Regarding safety, the most common grade 3/4 treatment-emergent adverse events (TEAEs) for DRd (&ge;10%) included neutropenia (5%), lymphopenia (15%), pneumonia (14%) and anemia (12%). Infusion-related reactions occurred in 41% of patients, 3% of which were grade 3/4. The safety profile of daratumumab was consistent with what has been reported in prior studies.

The most common grade 3/4 hematologic TEAEs in the DRd arm were neutropenia (50% vs 35% with Rd), lymphopenia (15% vs 11%), anemia (12% vs 20%), and thrombocytopenia (7% vs 9%).

The most frequently occurring nonhematologic TEAEs in the DRd arm included pneumonia (14% vs 8% with Rd); fatigue (8% vs 4%); diarrhea (7% vs 4%); deep vein thrombosis, pulmonary embolism, or both (6% in each arm); asthenia (4% in each arm); back pain (3% in each arm); constipation (2% vs <1%); peripheral edema (2% vs <1%); and nausea (1% vs &le;1%).

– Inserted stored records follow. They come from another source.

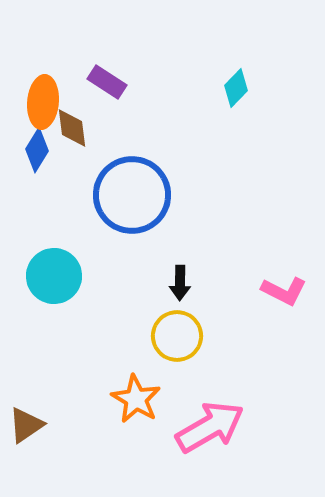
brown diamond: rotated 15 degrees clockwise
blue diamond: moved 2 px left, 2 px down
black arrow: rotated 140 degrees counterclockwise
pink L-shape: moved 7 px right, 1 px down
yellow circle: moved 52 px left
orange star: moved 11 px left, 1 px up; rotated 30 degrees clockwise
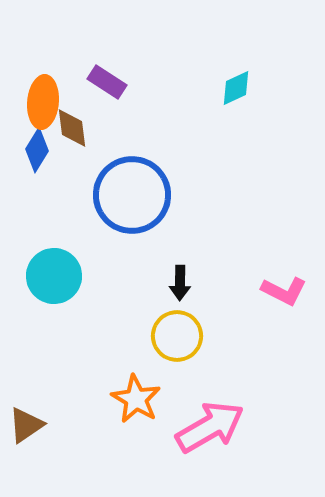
cyan diamond: rotated 21 degrees clockwise
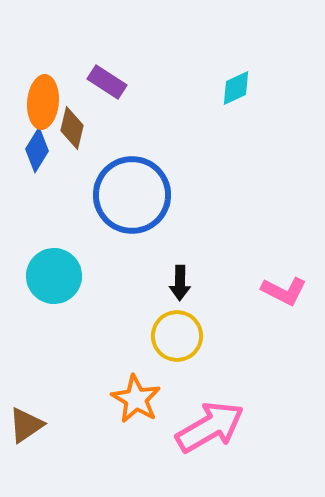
brown diamond: rotated 21 degrees clockwise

"Today's approval of DARZALEX underscores the significant clinical benefit of this CD38 monoclonal antibody and our efforts to advance treatment paradigms to change the course of the disease," Craig Tendler, MD, vice president, Clinical Development and Global Medical Affairs, Oncology, Janssen Research & Development, LLC, the developer of daratumumab, stated in the press release. "Importantly, this milestone also highlights the efficiency of the FDA's Real-Time Oncology Review process, ensuring that proven treatment regimens, such as DARZALEX plus lenalidomide and dexamethasone, are made available to patients as soon as possible."

References

  1. Janssen Announces U.S. FDA Approval of DARZALEX (daratumumab) in Combination with Lenalidomide and Dexamethasone for Newly Diagnosed Patients with Multiple Myeloma Who Are Transplant Ineligible . Janssen. Published June 27, 2019. https://prn.to/2ZSPDkN. Accessed June 27, 2019.
  2. Facon T, Kumar SK, Plesner T, et al. Phase 3 Randomized Study of Daratumumab Plus Lenalidomide and Dexamethasone (D-Rd) Versus Lenalidomide and Dexamethasone (Rd) in Patients with Newly Diagnosed Multiple Myeloma (NDMM) Ineligible for Transplant (MAIA). Presented at: 2018 ASH Annual Meeting; December 4-8, 2018; San Diego, CA. Abstract LBA-2.
  3. Facon T, Kumar S, Plesner T, et al. Daratumumab plus Lenalidomide and Dexamethasone for Untreated Myeloma.N Eng J Med.2019;380:2104-2115. doi: 10.1056/NEJMoa1817249.